Kommentar til Thorvaldsen und protestantische Ethik
Es scheint möglich zu sein, dass protestantische Theologie durch J.J. Winckelmanns Vermittlung schon die anthropologische Grundlage des Klassizismus von 18. Jh. beeinflusste. So, entsprechend lutherischer Glaubenslehre (im Gegensatz zum katholisch-scholastischen), ist die menschliche Natur an und für sich vollkommen und nur der Sündenfall hob diese Vollkommenheit auf, indem er den Menschen in den Zustand des nicht nur geistigen, sondern auch physischen Verfalls gebracht hat (naturalia sunt corrupta). Katholisch-scholastische Theologie seinerseits lehrt, dass Vollkommenheit erster Menschen im Paradies (status originalis) nicht von ihrer Natur, die unvollkommen war, sondern von der übermenschlichen Gabe (donum superadditum) bedingt wurde, die der Sündenfall raubte, während unvollkommene Natur des Menschen unverändert blieb (naturalia manserunt integra). (Lauri Haikola: Studien zu Luther und zum Luthertum, Uppsala-Wiesbaden 1958, S. 14; Ferdinand Christian Baur: Der Gegensatz des Katholizismus und Protestantismus nach den Principien und Hauptdogmen der beiden Lehrbegriffe, Tübingen 1834, S. 21.).
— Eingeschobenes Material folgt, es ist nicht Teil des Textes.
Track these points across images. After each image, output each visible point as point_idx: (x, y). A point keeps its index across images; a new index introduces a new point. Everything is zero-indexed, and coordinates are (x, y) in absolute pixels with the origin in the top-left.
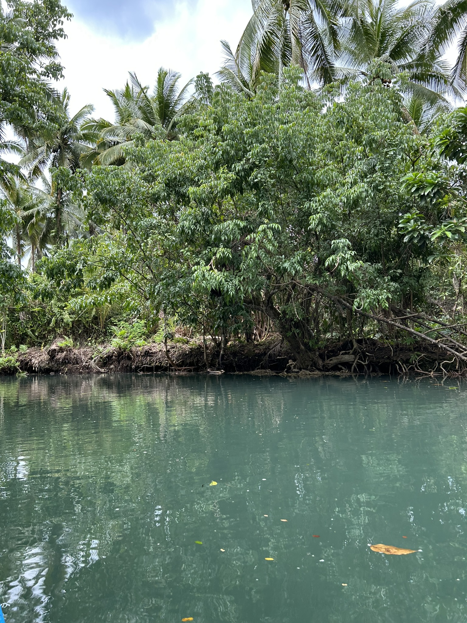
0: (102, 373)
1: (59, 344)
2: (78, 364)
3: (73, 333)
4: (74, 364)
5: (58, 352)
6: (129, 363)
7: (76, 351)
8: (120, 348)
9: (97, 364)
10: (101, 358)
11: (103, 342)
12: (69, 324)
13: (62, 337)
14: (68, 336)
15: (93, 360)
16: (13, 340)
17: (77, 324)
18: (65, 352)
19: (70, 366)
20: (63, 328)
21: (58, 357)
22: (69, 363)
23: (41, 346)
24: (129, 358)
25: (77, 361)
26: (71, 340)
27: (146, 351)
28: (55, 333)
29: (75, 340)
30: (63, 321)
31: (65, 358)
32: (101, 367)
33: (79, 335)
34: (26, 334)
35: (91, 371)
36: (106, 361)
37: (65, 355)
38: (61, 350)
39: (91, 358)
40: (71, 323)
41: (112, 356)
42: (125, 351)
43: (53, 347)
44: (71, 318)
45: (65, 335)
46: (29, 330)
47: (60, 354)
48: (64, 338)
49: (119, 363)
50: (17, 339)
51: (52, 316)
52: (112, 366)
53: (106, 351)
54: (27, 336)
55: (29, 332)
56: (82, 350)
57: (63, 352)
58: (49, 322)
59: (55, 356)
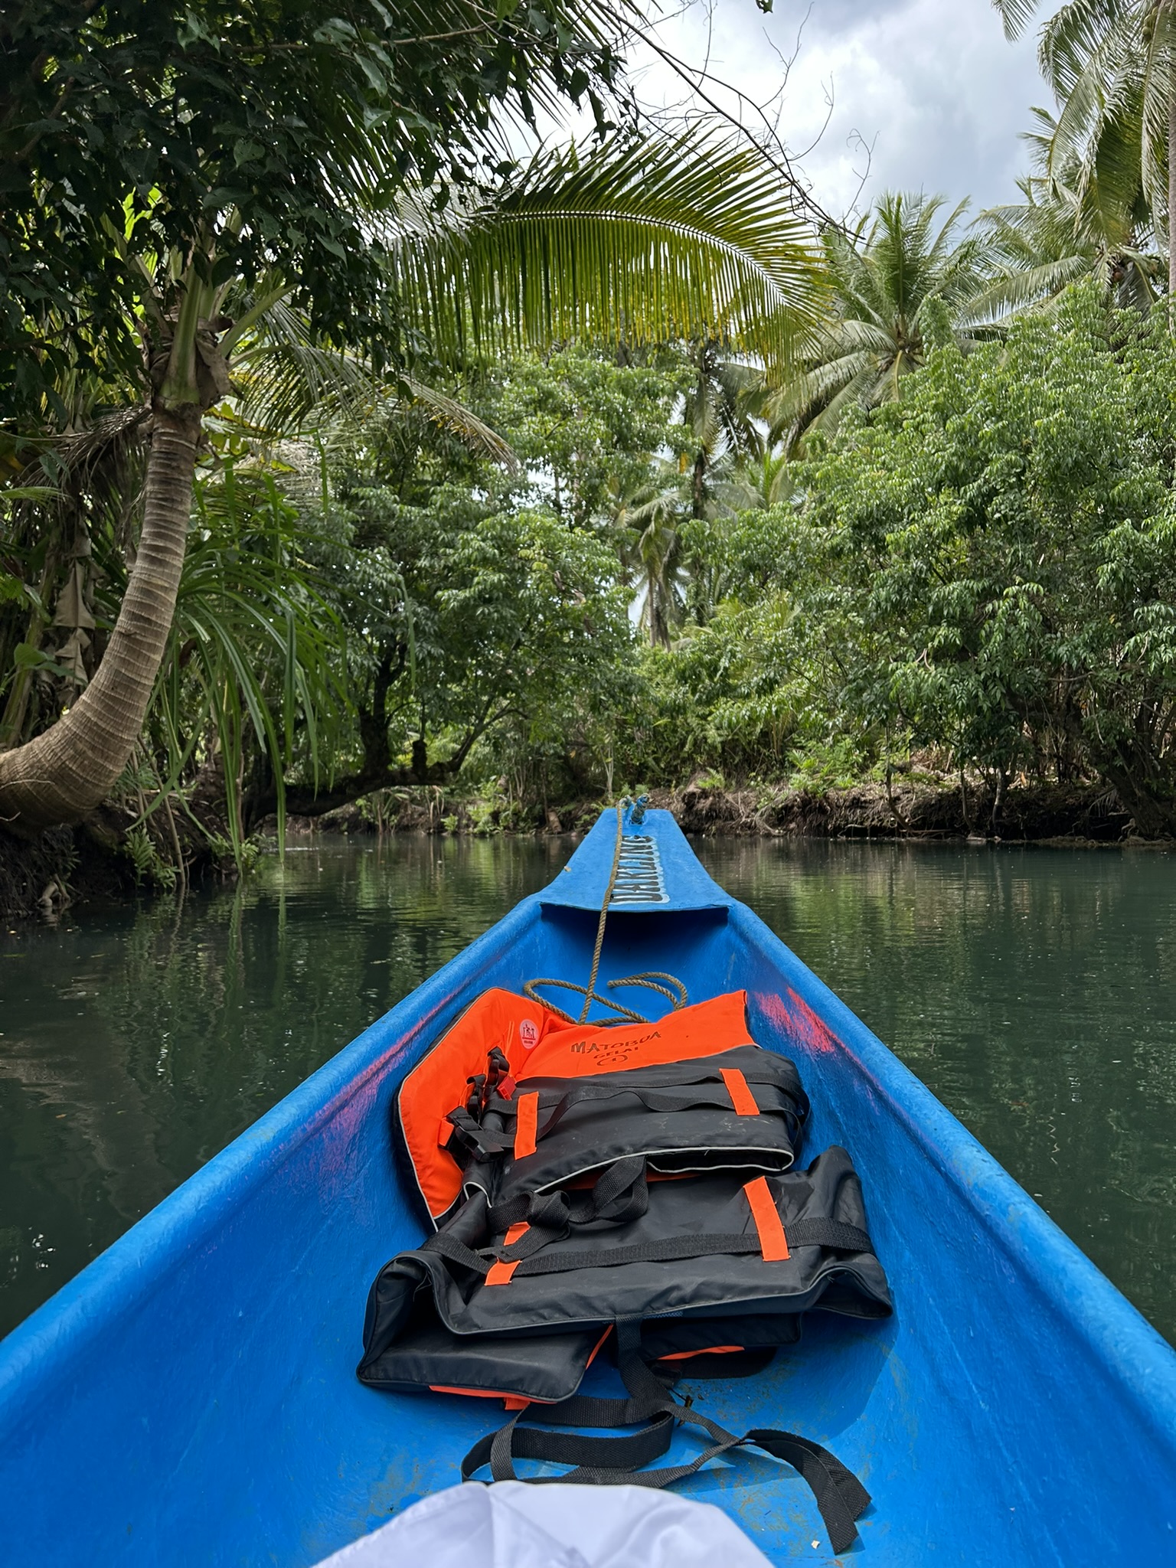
0: (774, 836)
1: (700, 783)
2: (732, 819)
3: (725, 763)
4: (726, 820)
5: (699, 798)
6: (822, 819)
7: (729, 797)
8: (806, 791)
9: (767, 821)
10: (774, 809)
11: (778, 780)
12: (716, 748)
13: (706, 771)
14: (715, 768)
15: (759, 813)
16: (625, 776)
17: (729, 746)
18: (711, 798)
19: (720, 823)
20: (708, 754)
21: (700, 806)
22: (717, 817)
23: (670, 787)
24: (822, 810)
25: (731, 814)
26: (720, 776)
27: (854, 798)
28: (694, 764)
29: (728, 776)
30: (706, 742)
31: (711, 809)
32: (774, 826)
33: (736, 766)
34: (644, 765)
35: (755, 833)
36: (781, 816)
37: (711, 804)
38: (705, 794)
39: (756, 810)
40: (719, 746)
41: (793, 806)
42: (814, 797)
43: (691, 788)
44: (720, 735)
45: (712, 767)
46: (650, 759)
47: (702, 801)
48: (709, 773)
49: (805, 820)
50: (630, 773)
51: (688, 733)
52: (792, 825)
53: (781, 797)
54: (647, 768)
55: (650, 760)
56: (740, 795)
57: (707, 797)
58: (683, 744)
59: (693, 805)
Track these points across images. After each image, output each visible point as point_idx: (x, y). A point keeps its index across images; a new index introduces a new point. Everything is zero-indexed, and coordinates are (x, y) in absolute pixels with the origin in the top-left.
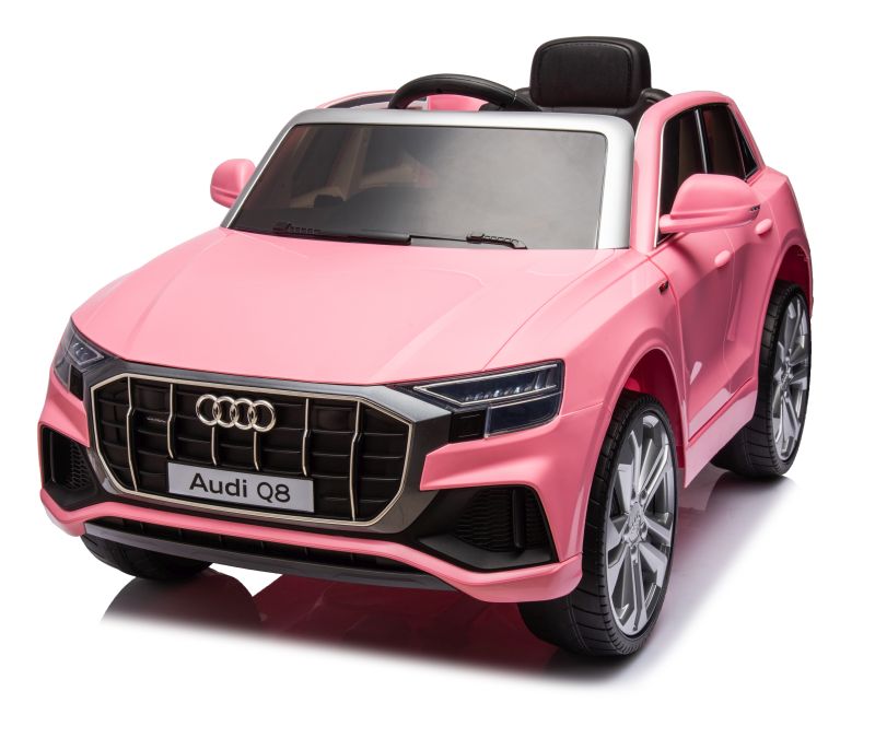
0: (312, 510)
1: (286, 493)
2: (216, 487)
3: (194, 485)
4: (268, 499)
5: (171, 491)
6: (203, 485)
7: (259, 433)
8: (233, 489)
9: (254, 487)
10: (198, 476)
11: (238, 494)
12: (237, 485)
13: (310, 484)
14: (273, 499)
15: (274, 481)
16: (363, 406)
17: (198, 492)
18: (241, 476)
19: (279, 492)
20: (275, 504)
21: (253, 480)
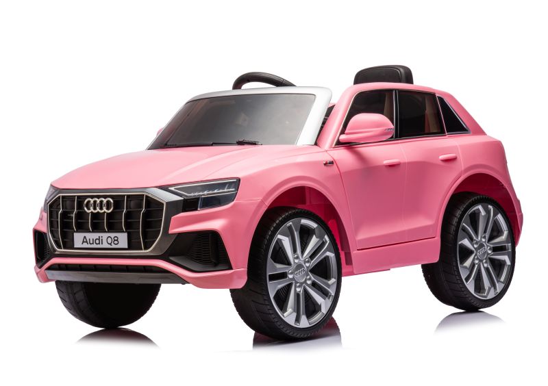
0: (127, 247)
1: (117, 240)
2: (91, 242)
3: (83, 242)
4: (110, 244)
5: (75, 246)
6: (87, 242)
7: (107, 213)
8: (97, 242)
9: (105, 239)
10: (85, 237)
11: (99, 243)
12: (99, 239)
13: (126, 234)
14: (112, 244)
15: (113, 235)
16: (147, 196)
17: (85, 245)
18: (100, 234)
19: (115, 240)
20: (114, 246)
21: (104, 236)
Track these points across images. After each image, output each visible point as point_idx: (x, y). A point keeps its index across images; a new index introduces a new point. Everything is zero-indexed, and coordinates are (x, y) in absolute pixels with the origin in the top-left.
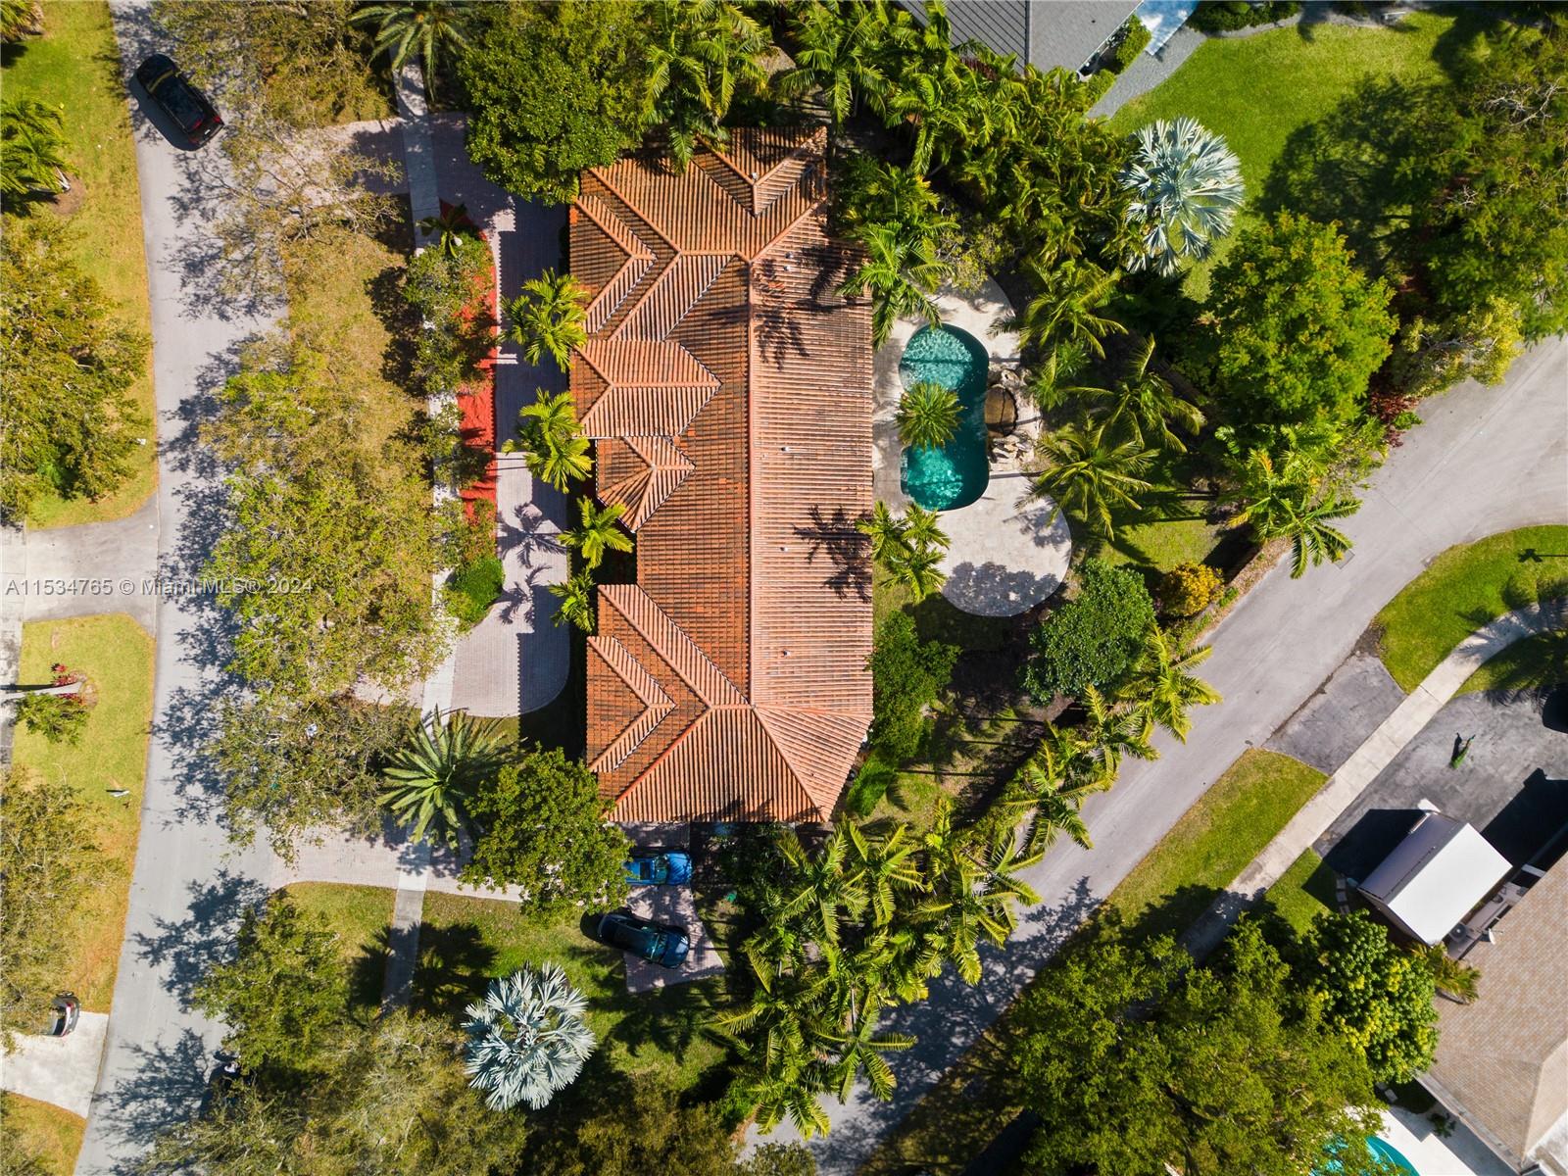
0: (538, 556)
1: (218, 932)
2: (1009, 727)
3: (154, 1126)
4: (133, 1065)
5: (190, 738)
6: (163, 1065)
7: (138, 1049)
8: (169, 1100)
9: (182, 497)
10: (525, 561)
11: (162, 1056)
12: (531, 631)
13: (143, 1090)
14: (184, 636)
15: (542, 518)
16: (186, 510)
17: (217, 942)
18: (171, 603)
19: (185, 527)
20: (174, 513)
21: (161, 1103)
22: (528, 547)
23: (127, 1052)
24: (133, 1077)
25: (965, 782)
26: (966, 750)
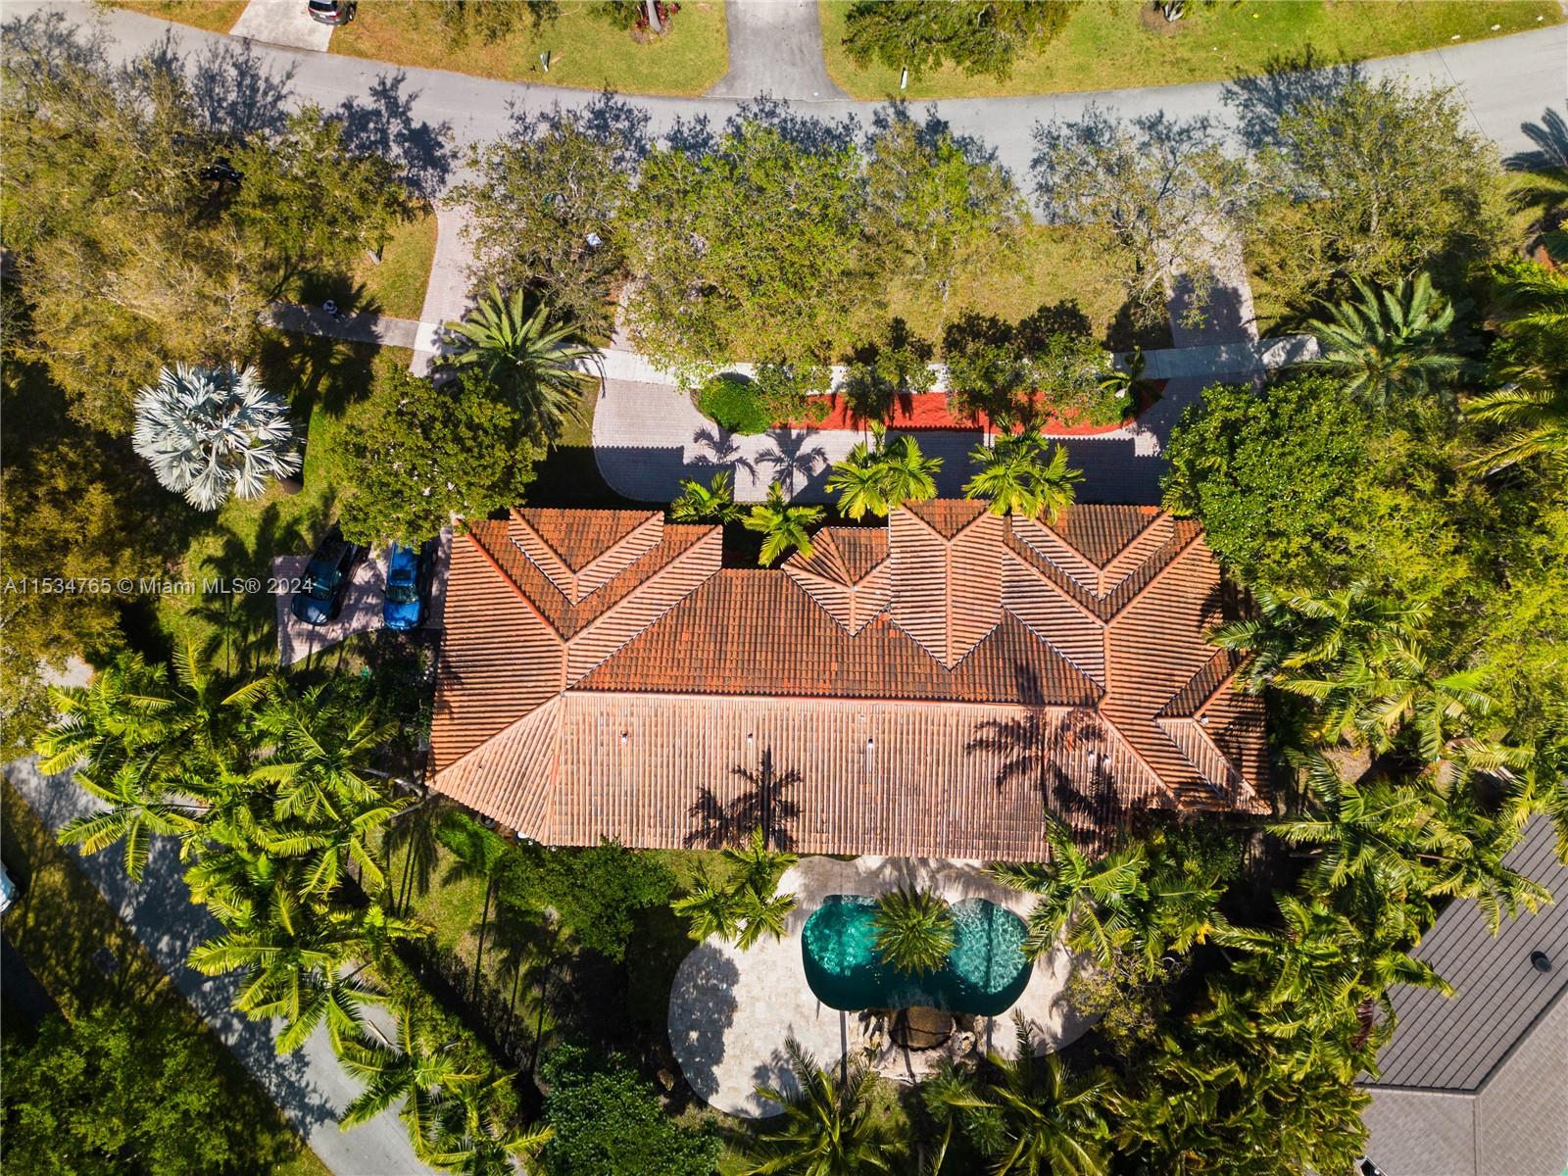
0: (767, 471)
1: (396, 150)
2: (531, 1023)
3: (211, 90)
4: (274, 72)
5: (597, 127)
6: (269, 99)
7: (289, 76)
8: (234, 104)
9: (846, 121)
10: (763, 457)
11: (279, 97)
12: (686, 461)
13: (248, 81)
14: (703, 121)
15: (810, 477)
16: (832, 125)
17: (387, 148)
18: (738, 110)
19: (815, 124)
20: (832, 114)
21: (232, 97)
22: (779, 460)
23: (288, 67)
24: (263, 73)
25: (470, 963)
26: (508, 966)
Jene dem Protestantismus eigene meist hohe Wertschätzung der Menschennatur konnte von Winckelmann für die Kunst durch seine Schriften aktualisiert werden. Ungeachtet dessen dass Winckelmanns religiöse Ansichten fern von jeder Form des Christentums waren, scheint es höchst wahrscheinlich zu sein, dass sein Gedächtnis eine Jugenderinnerung bewahrt hat, die seine anthropologischen Einstellungen beeinflussen konnte. Und zwar, noch als Fünfzehnjähriger nahm er teil an einem Schuldisput, dessen Hauptfrage war: Ob das Ebenbild Gottes „anerschaffen“ oder als übernatürliche Gottesgabe „hinzugetan“ sei (Carl Justi: Winckelmann und seine Zeitgenossen, Leipzig 1898. Bd. 1, S. 26.